Zoom. A la RTS, la haute définition met à nu toutes les imperfections esthétiques des journalistes. Séance maquillage avant le TJ.Florence duarte
C’est la première fois dans l’histoire du téléjournal que le studio maquillage est installé à l’entrée du plateau. Juste derrière la porte où clignote en rouge «On Air» quand un journaliste est à l’antenne. Ici, entre le studio tout de blanc, de plexi, d’écrans et de caméras robotisées et sa nouvelle régie high-tech, qui ont coûté 4,8 millions de francs, on a dû improviser dans le couloir un espace pour l’esthétique, qui prend encore plus d’importance et donc de temps. Miroirs de loge et éclairages surpuissants. On savait que l’introduction de la haute définition (HD) imposait une rigueur dans l’apparence. Les équipes s’étaient préparées, avaient testé tous les types de peaux, de coupes de cheveux, trié les placards et jeté les vestes scintillantes. Le soir du 25 août pourtant, pour la première, Darius avait l’air d’avoir abusé des Maldives, Alain Berset, le conseiller fédéral, était gris (lire L’Hebdo du 28 août, chronique «Ecrans»). Depuis, tout le monde a meilleure mine. Parce que la brigade esthétique du TJ ne lâche rien.
Leïla Fertikh Minkhorst est maquilleuse depuis trente ans à la RTS. C’est une pro des plateaux de télé et de cinéma. Ce lundi matin, elle maquille les filles du 12 h 45, la présentatrice Agnès Wuthrich et la chroniqueuse culturelle Claire Burgy. Un travail d’orfèvre. Ne plus cacher, camoufler, comme avant, mais révéler, magnifier, en douceur, en subtilité. Avant, Leïla et ses consœurs travaillaient à l’éponge. Maintenant, 80% de l’œuvre s’accomplissent au pinceau. «Je fais ressortir les traits en travaillant les ombres et les lumières avec plusieurs couleurs de fonds de teint. Et j’étire au maximum. Sur les plans serrés, il faut qu’on voie l’équilibre du teint. Ce qui prime? La transparence.»

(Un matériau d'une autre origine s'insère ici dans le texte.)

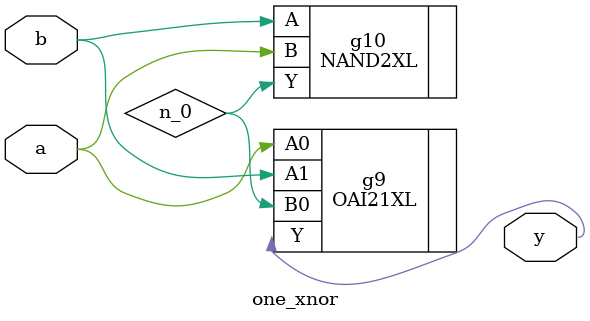
<source format=v>


// Verification Directory fv/one_xnor 

module one_xnor(a, b, y);
  input a, b;
  output y;
  wire a, b;
  wire y;
  wire n_0;
  OAI21XL g9(.A0 (a), .A1 (b), .B0 (n_0), .Y (y));
  NAND2XL g10(.A (b), .B (a), .Y (n_0));
endmodule


</source>
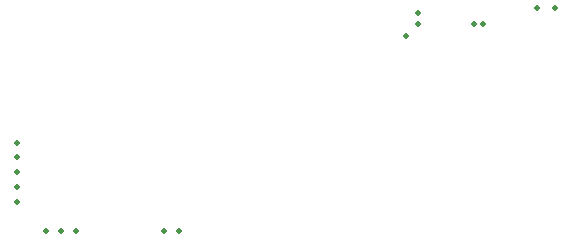
<source format=gbr>
%TF.GenerationSoftware,KiCad,Pcbnew,8.0.0~rc1-42d8c85f12~176~ubuntu22.04.1*%
%TF.CreationDate,2024-01-16T22:26:44+10:00*%
%TF.ProjectId,MXBreakout,4d584272-6561-46b6-9f75-742e6b696361,rev?*%
%TF.SameCoordinates,Original*%
%TF.FileFunction,Soldermask,Bot*%
%TF.FilePolarity,Negative*%
%FSLAX46Y46*%
G04 Gerber Fmt 4.6, Leading zero omitted, Abs format (unit mm)*
G04 Created by KiCad (PCBNEW 8.0.0~rc1-42d8c85f12~176~ubuntu22.04.1) date 2024-01-16 22:26:44*
%MOMM*%
%LPD*%
G01*
G04 APERTURE LIST*
%ADD10C,0.500000*%
G04 APERTURE END LIST*
D10*
%TO.C,REF\u002A\u002A*%
X95000000Y-102500000D03*
%TD*%
%TO.C,TP4*%
X124000000Y-84975000D03*
%TD*%
%TO.C,REF\u002A\u002A*%
X90000000Y-98750000D03*
%TD*%
%TO.C,TP3*%
X134100000Y-83600000D03*
%TD*%
%TO.C,TP11*%
X124000000Y-84000000D03*
%TD*%
%TO.C,TP3*%
X135600000Y-83600000D03*
%TD*%
%TO.C,REF\u002A\u002A*%
X90000000Y-97500000D03*
%TD*%
%TO.C,REF\u002A\u002A*%
X90000000Y-96250000D03*
%TD*%
%TO.C,REF\u002A\u002A*%
X92500000Y-102500000D03*
%TD*%
%TO.C,REF\u002A\u002A*%
X93750000Y-102500000D03*
%TD*%
%TO.C,REF\u002A\u002A*%
X103750000Y-102500000D03*
%TD*%
%TO.C,TP6*%
X128750000Y-84975000D03*
%TD*%
%TO.C,REF\u002A\u002A*%
X90000000Y-100000000D03*
%TD*%
%TO.C,TP7*%
X123000000Y-86000000D03*
%TD*%
%TO.C,TP5*%
X129500000Y-84975000D03*
%TD*%
%TO.C,REF\u002A\u002A*%
X102500000Y-102500000D03*
%TD*%
%TO.C,REF\u002A\u002A*%
X90000000Y-95000000D03*
%TD*%
M02*

</source>
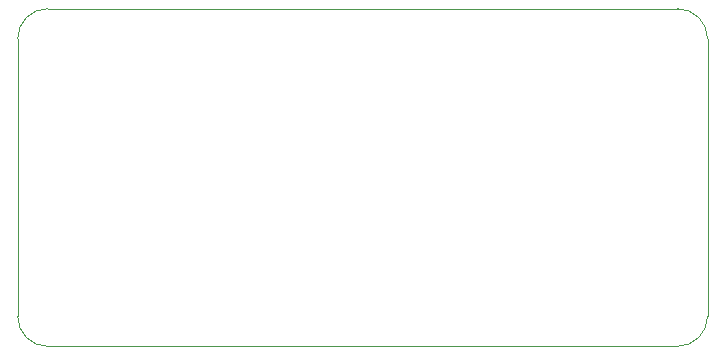
<source format=gbr>
G04 #@! TF.GenerationSoftware,KiCad,Pcbnew,(5.1.4-0-10_14)*
G04 #@! TF.CreationDate,2022-05-28T07:52:33+02:00*
G04 #@! TF.ProjectId,new_rele,6e65775f-7265-46c6-952e-6b696361645f,rev?*
G04 #@! TF.SameCoordinates,Original*
G04 #@! TF.FileFunction,Profile,NP*
%FSLAX46Y46*%
G04 Gerber Fmt 4.6, Leading zero omitted, Abs format (unit mm)*
G04 Created by KiCad (PCBNEW (5.1.4-0-10_14)) date 2022-05-28 07:52:33*
%MOMM*%
%LPD*%
G04 APERTURE LIST*
%ADD10C,0.050000*%
G04 APERTURE END LIST*
D10*
X35560000Y-73025000D02*
G75*
G02X33020000Y-70485000I0J2540000D01*
G01*
X91440000Y-70485000D02*
G75*
G02X88900000Y-73025000I-2540000J0D01*
G01*
X88900000Y-44450000D02*
G75*
G02X91440000Y-46990000I0J-2540000D01*
G01*
X33020000Y-46990000D02*
G75*
G02X35560000Y-44450000I2540000J0D01*
G01*
X33020000Y-70485000D02*
X33020000Y-46990000D01*
X88900000Y-73025000D02*
X35560000Y-73025000D01*
X91440000Y-46990000D02*
X91440000Y-70485000D01*
X35560000Y-44450000D02*
X88900000Y-44450000D01*
M02*

</source>
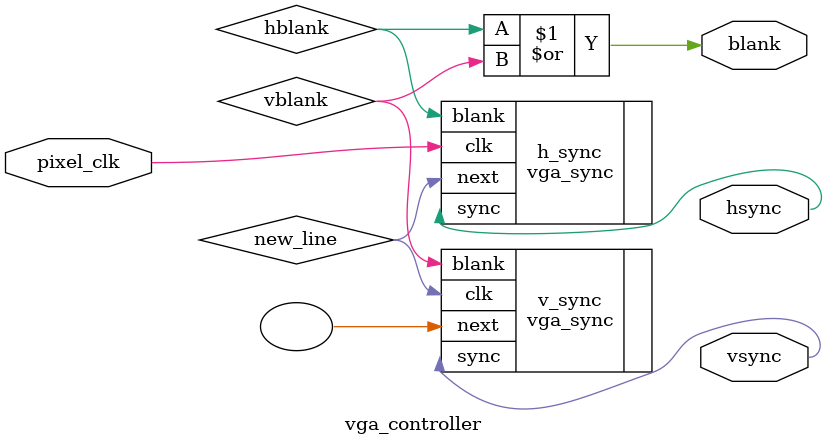
<source format=v>
`timescale 1ns / 1ps
module vga_controller(
    input pixel_clk,
    output hsync,
    output vsync,
    output blank
    );

  /* generates syncs, blank, and current visible pixel x and y from a pixel clock.
     defaults to 640x480 timings */
  wire hblank, vblank, new_line;
  
  //parameter pixel_clk_frequency = 25_175_000;
  
  /* hsync */
  parameter HORIZ_FRONT_PORCH = 16;
  parameter HORIZ_SYNC_PULSE  = 96;
  parameter HORIZ_BACK_PORCH  = 48;
  parameter HORIZ_PIXELS      = 640;
  
  vga_sync #(
    .VISIBLE(HORIZ_PIXELS),
    .FRONT_PORCH(HORIZ_FRONT_PORCH),
    .SYNC_PULSE(HORIZ_SYNC_PULSE),
    .BACK_PORCH(HORIZ_BACK_PORCH)
    ) h_sync (.clk(pixel_clk), .sync(hsync), .blank(hblank), .next(new_line));

  /* vsync
     note that this is clocked by the hsync new line signal, so all counts are in lines */
  parameter VERT_FRONT_PORCH = 11;
  parameter VERT_SYNC_PULSE  = 2;
  parameter VERT_BACK_PORCH  = 31;
  parameter VERT_PIXELS      = 480;
  
  vga_sync #(
    .VISIBLE(VERT_PIXELS),
    .FRONT_PORCH(VERT_FRONT_PORCH),
    .SYNC_PULSE(VERT_SYNC_PULSE),
    .BACK_PORCH(VERT_BACK_PORCH)
    ) v_sync (.clk(new_line), .sync(vsync), .blank(vblank), .next());  

  assign blank = hblank | vblank;
endmodule

</source>
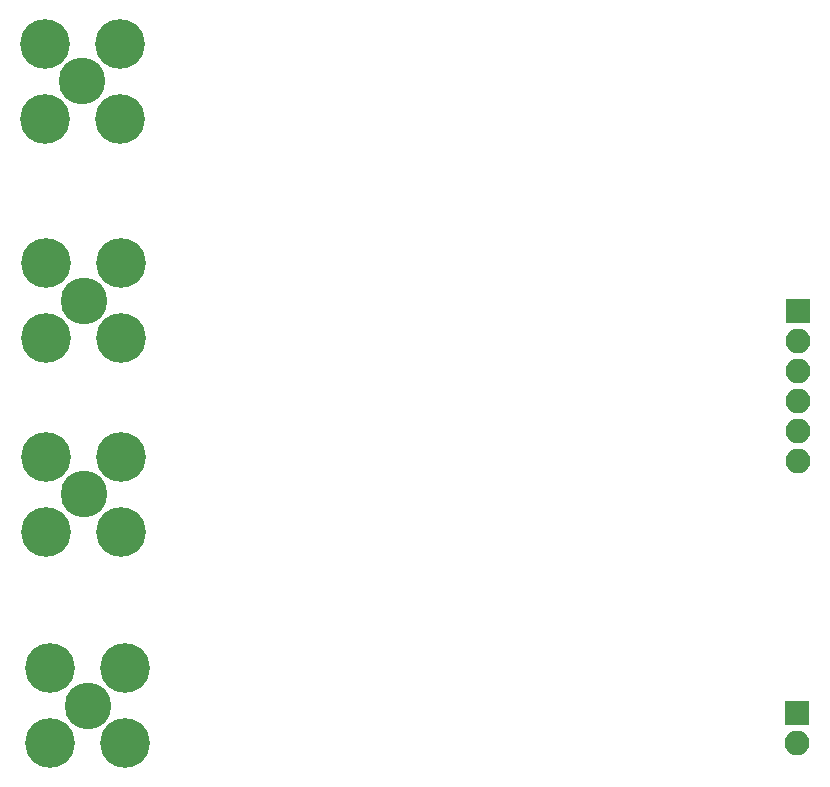
<source format=gbr>
G04 #@! TF.FileFunction,Soldermask,Bot*
%FSLAX46Y46*%
G04 Gerber Fmt 4.6, Leading zero omitted, Abs format (unit mm)*
G04 Created by KiCad (PCBNEW 4.0.7) date 12/27/18 16:20:44*
%MOMM*%
%LPD*%
G01*
G04 APERTURE LIST*
%ADD10C,0.100000*%
%ADD11C,4.210000*%
%ADD12C,3.956000*%
%ADD13R,2.100000X2.100000*%
%ADD14O,2.100000X2.100000*%
G04 APERTURE END LIST*
D10*
D11*
X57230000Y-130567000D03*
D12*
X60405000Y-133742000D03*
D11*
X63580000Y-130567000D03*
X57230000Y-136917000D03*
X63580000Y-136917000D03*
X56896000Y-112649000D03*
D12*
X60071000Y-115824000D03*
D11*
X63246000Y-112649000D03*
X56896000Y-118999000D03*
X63246000Y-118999000D03*
X56896000Y-96266000D03*
D12*
X60071000Y-99441000D03*
D11*
X63246000Y-96266000D03*
X56896000Y-102616000D03*
X63246000Y-102616000D03*
X56769000Y-77660500D03*
D12*
X59944000Y-80835500D03*
D11*
X63119000Y-77660500D03*
X56769000Y-84010500D03*
X63119000Y-84010500D03*
D13*
X120586500Y-100330000D03*
D14*
X120586500Y-102870000D03*
X120586500Y-105410000D03*
X120586500Y-107950000D03*
X120586500Y-110490000D03*
X120586500Y-113030000D03*
D13*
X120459500Y-134302500D03*
D14*
X120459500Y-136842500D03*
M02*

</source>
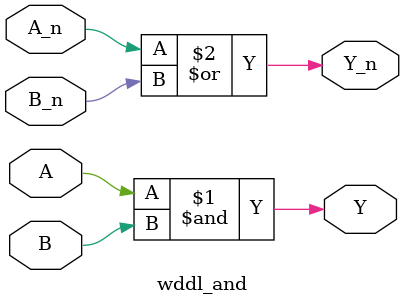
<source format=v>
module wddl_and ( A, A_n, B, B_n, Y, Y_n );
    input A, A_n;
    input B, B_n;
    output Y, Y_n;

    assign Y = A & B;
    assign Y_n = A_n | B_n;

    endmodule

</source>
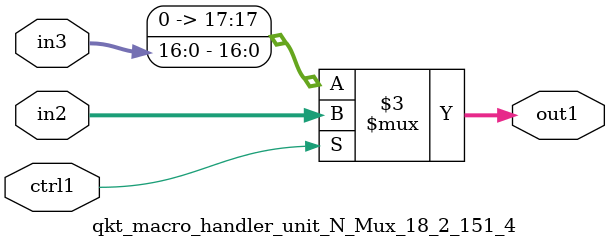
<source format=v>

`timescale 1ps / 1ps


module qkt_macro_handler_unit_N_Mux_18_2_151_4( in3, in2, ctrl1, out1 );

    input [16:0] in3;
    input [17:0] in2;
    input ctrl1;
    output [17:0] out1;
    reg [17:0] out1;

    
    // rtl_process:qkt_macro_handler_unit_N_Mux_18_2_151_4/qkt_macro_handler_unit_N_Mux_18_2_151_4_thread_1
    always @*
      begin : qkt_macro_handler_unit_N_Mux_18_2_151_4_thread_1
        case (ctrl1) 
          1'b1: 
            begin
              out1 = in2;
            end
          default: 
            begin
              out1 = {1'b0, in3};
            end
        endcase
      end

endmodule



</source>
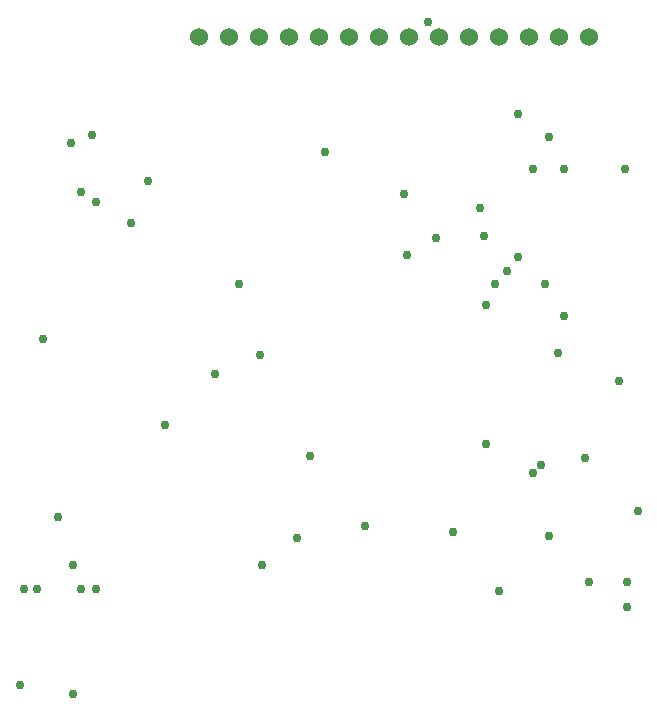
<source format=gbr>
G04 EAGLE Gerber RS-274X export*
G75*
%MOMM*%
%FSLAX34Y34*%
%LPD*%
%INCopper Layer 15*%
%IPPOS*%
%AMOC8*
5,1,8,0,0,1.08239X$1,22.5*%
G01*
%ADD10C,1.524000*%
%ADD11C,0.756400*%


D10*
X203200Y596900D03*
X228600Y596900D03*
X254000Y596900D03*
X279400Y596900D03*
X304800Y596900D03*
X330200Y596900D03*
X355600Y596900D03*
X381000Y596900D03*
X406400Y596900D03*
X431800Y596900D03*
X457200Y596900D03*
X482600Y596900D03*
X508000Y596900D03*
X533400Y596900D03*
D11*
X453390Y387604D03*
X464058Y398272D03*
X112014Y513842D03*
X376936Y464058D03*
X236474Y387604D03*
X444500Y428498D03*
X440944Y451612D03*
X472948Y410718D03*
X574294Y195580D03*
X529844Y240030D03*
X286258Y172466D03*
X456946Y128016D03*
X496062Y387604D03*
X533400Y135128D03*
X55118Y129794D03*
X512064Y485394D03*
X96012Y40894D03*
X115570Y129794D03*
X563626Y485394D03*
X65786Y129794D03*
X71120Y341376D03*
X83566Y190246D03*
X403606Y426720D03*
X378714Y412496D03*
X565404Y135128D03*
X565404Y113792D03*
X103124Y129794D03*
X485394Y227584D03*
X446278Y252476D03*
X446278Y369824D03*
X160020Y474726D03*
X254254Y327152D03*
X499618Y174244D03*
X417830Y177800D03*
X492506Y234696D03*
X96012Y149352D03*
X256032Y149352D03*
X94234Y506730D03*
X115570Y456946D03*
X145796Y439166D03*
X51562Y48006D03*
X343154Y183134D03*
X296926Y241808D03*
X103124Y465836D03*
X174244Y268478D03*
X216916Y311150D03*
X396494Y609854D03*
X485394Y485394D03*
X499618Y512064D03*
X558292Y305816D03*
X506730Y328930D03*
X309372Y499618D03*
X472948Y531622D03*
X512064Y360934D03*
M02*

</source>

La HD modifie le métier. Avant, la télé faisait ressortir la brillance et les rougeurs. Aujourd’hui, la moindre imperfection, un pore, un poil, une racine de poil, l’aube d’un bouton, une pellicule sur l’épaule, un cheveu hirsute, saute aux yeux du téléspectateur. Capte son attention et le détourne de l’info, le maître mot, l’essentiel, le but de cette stratégie HD.
Le journaliste doit disparaître. Il n’est plus la star. Il le devient si son grain de peau vole la vedette à Barack Obama. La HD, c’est l’effet loupe. Le but est donc de révéler la beauté naturelle d’Agnès, de Claire ou de Darius. Leïla aime faire ressortir leurs traits, les accentuer, signifier la sinuosité de leur vécu. De leurs états d’âme du matin faire naître une petite brillance dans l’œil. Ici, on dorlote ces stakhanovistes du desk façon Les quatre filles du docteur March. Café, amandes salées et voix douces.
Ces visages intelligents doivent vivre devant la caméra, on doit les sentir être eux-mêmes mais dans une perfection qui n’en a pas l’air. C’est tout le paradoxe: être magnifié par la HD, le nouveau plateau, tout en restant transparent. Agnès Wuthrich: «Le plateau est conçu comme une page blanche, c’est l’expression consacrée. On ne doit pas perturber le processus.» Alors on bosse. Cheveux lavés à la RTS tous les matins. Coloration et coupe corporate. Ombres à paupières neutres. Bijoux interdits. Tissus brillants, paillettes et synthétique au placard. La HD, c’est le retour de la télé en noir et blanc.